We provide a KoBERT model tuned with LegalQA(gogamza/kobert-legalqa-v1).
To start the Jina server for REST API:
# python app.py -t query_restful --query_flow flows/query_numpy_rerank.yml
python app.py -t query_restful
Then use a client to query:
curl --request POST -d '{"parameters": {"top_k": 1}, "data": ["상속 관련 문의"]}' -H 'Content-Type: application/json' 'http://0.0.0.0:1234/search'
Or use Jinabox with endpoint http://127.0.0.1:1234/search
# python app.py -t query --query_flow flows/query_numpy_rerank.yml
python app.py -t query
python app.py -t query_restful --query_flow flows/query_hnswlib_rerank.yml
python app.py -t query_restful --query_flow flows/query_faiss_rerank.yml
python app.py -t query_restful --query_flow flows/query_annoy_rerank.yml
- Retrieval time(sec.)
- AMD Ryzen 5 PRO 4650U, 16 GB Memory
- Average of 100 searches
- Excluding BertReRanker
top-k | Numpy | Hnswlib | Faiss | Annoy |
---|---|---|---|---|
10 | 1.433 | 0.101 | 0.131 | 0.118 |
Legal data is composed of technical terms, so it is difficult to search if you are not familiar with these terms. Because of these characteristics, I thought it was a good example to show the effectiveness of neural IR.

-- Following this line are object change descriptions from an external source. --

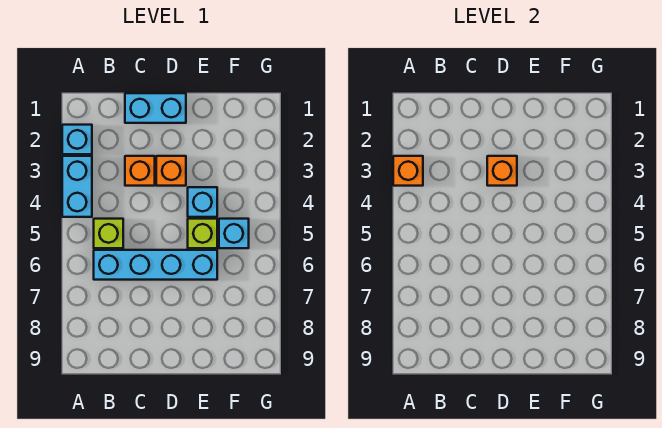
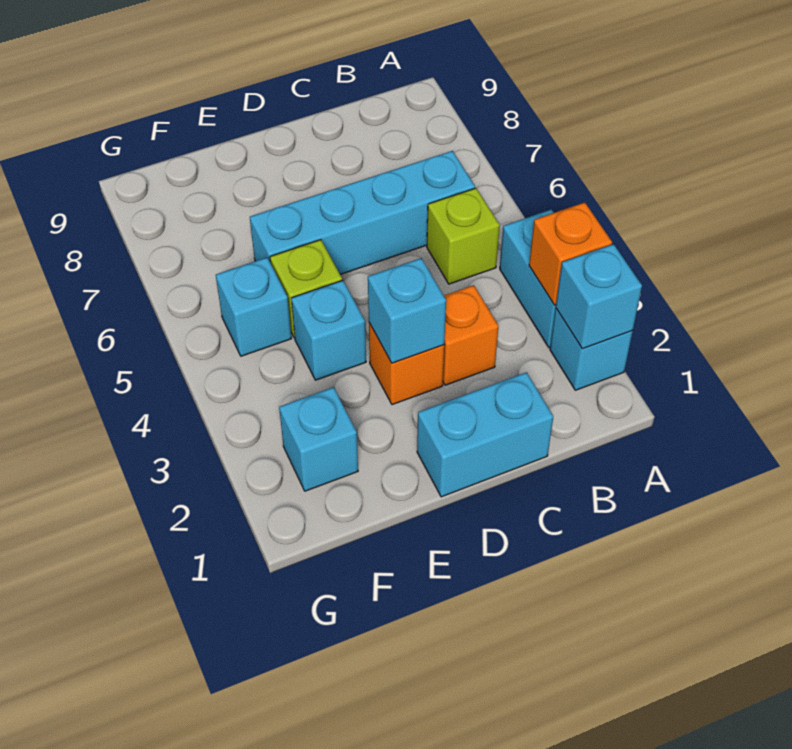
none -> cyan brick A2 level 2
orange brick D3 level 2 -> cyan brick D3 level 2
none -> cyan brick F2 level 1

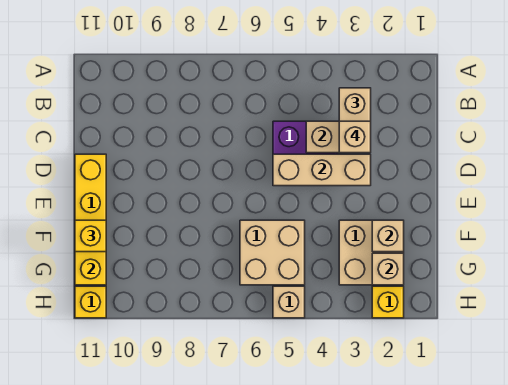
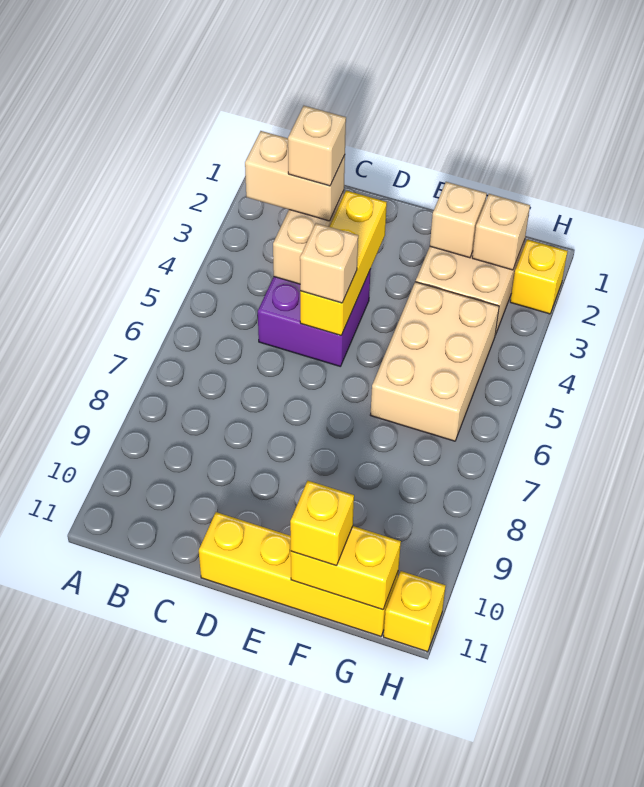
tan brick D3:D5 level 2 -> yellow brick D3:D5 level 2
tan brick F5:G6 level 1 -> tan brick F4:G6 level 1
tan brick H5 level 1 -> tan brick D5 level 3

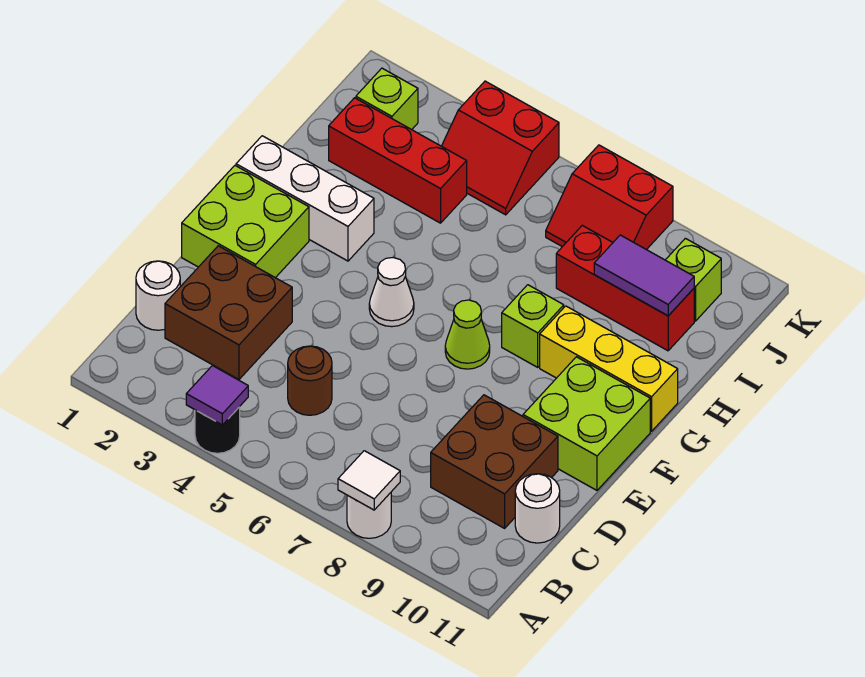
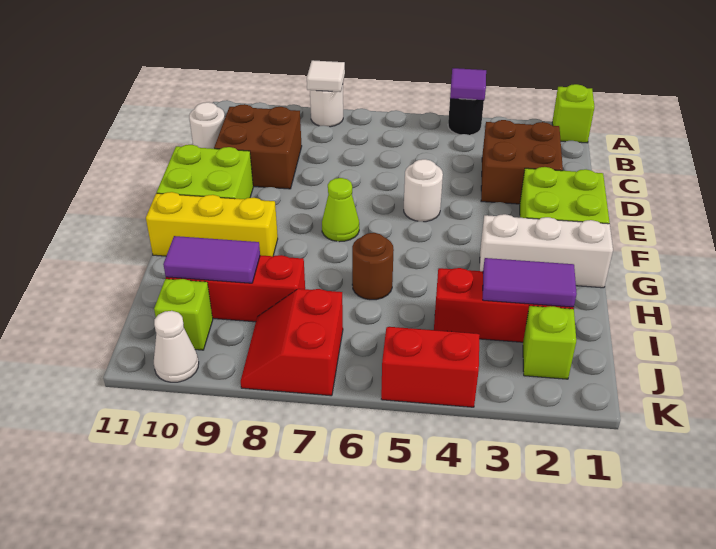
white round brick C1 level 1 -> white round brick E5 level 1
brown round brick C5 level 1 -> brown round brick H6 level 1
white cone F5 level 1 -> white cone K10 level 1
lime brick G8 level 1 -> lime brick A1 level 1
none -> purple tile I2:I3 level 2
red slope J7:K8 level 1 top K -> red slope J7:K8 level 1 top 7

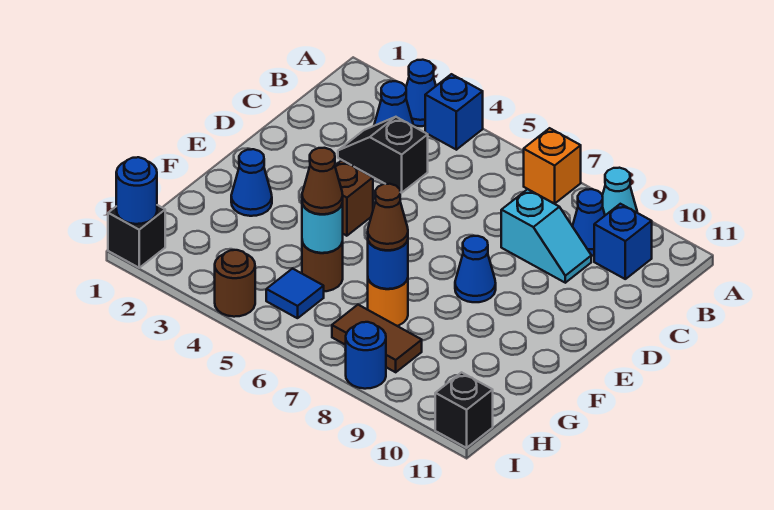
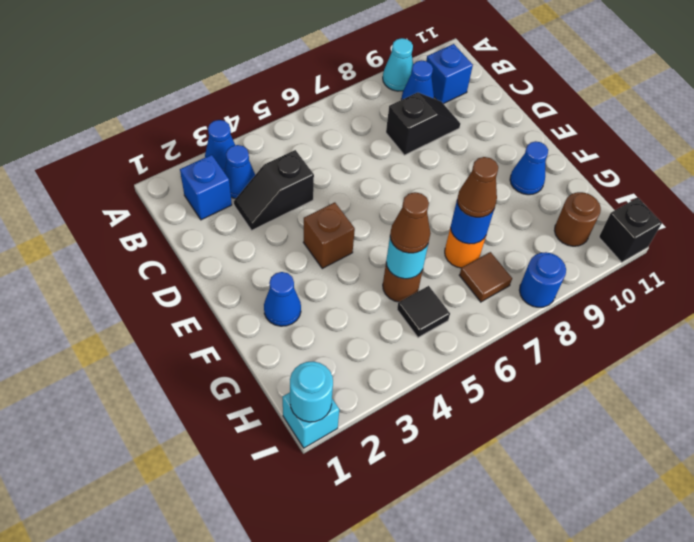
blue brick A4 level 1 -> blue brick B2 level 1
orange brick A7 level 1 -> none
cyan slope C8:C9 level 1 top 8 -> black slope C8:C9 level 1 top 8
blue cone E8 level 1 -> blue cone F10 level 1
blue tile H5 level 1 -> black tile H5 level 1
brown tile H7:H8 level 1 -> brown tile H7 level 1
black brick I1 level 1 -> cyan brick I1 level 1
blue round brick I1 level 2 -> cyan round brick I1 level 2
brown round brick I4 level 1 -> brown round brick H10 level 1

You can download SentenceKoBART.bin
from one of the two links below.
- http://gogamza.ipdisk.co.kr:80/gogamzapubs/VOL1/URLs/models/SentenceKoBART.bin
- https://komodels.s3.ap-northeast-2.amazonaws.com/models/SentenceKoBART.bin
Model training, data crawling, and demo system were all supported by the AWS Hero program.
@misc{heewon2021,
author = {Heewon Jeon},
title = {LegalQA using SentenceKoBART},
publisher = {GitHub},
journal = {GitHub repository},
howpublished = {\url{https://github.com/haven-jeon/LegalQA}}
- QA data
data/legalqa.jsonlines
is crawled in www.freelawfirm.co.kr based onrobots.txt
. Commercial use other than academic use is prohibited. - We are not responsible for any legal decisions we make based on the resources provided here.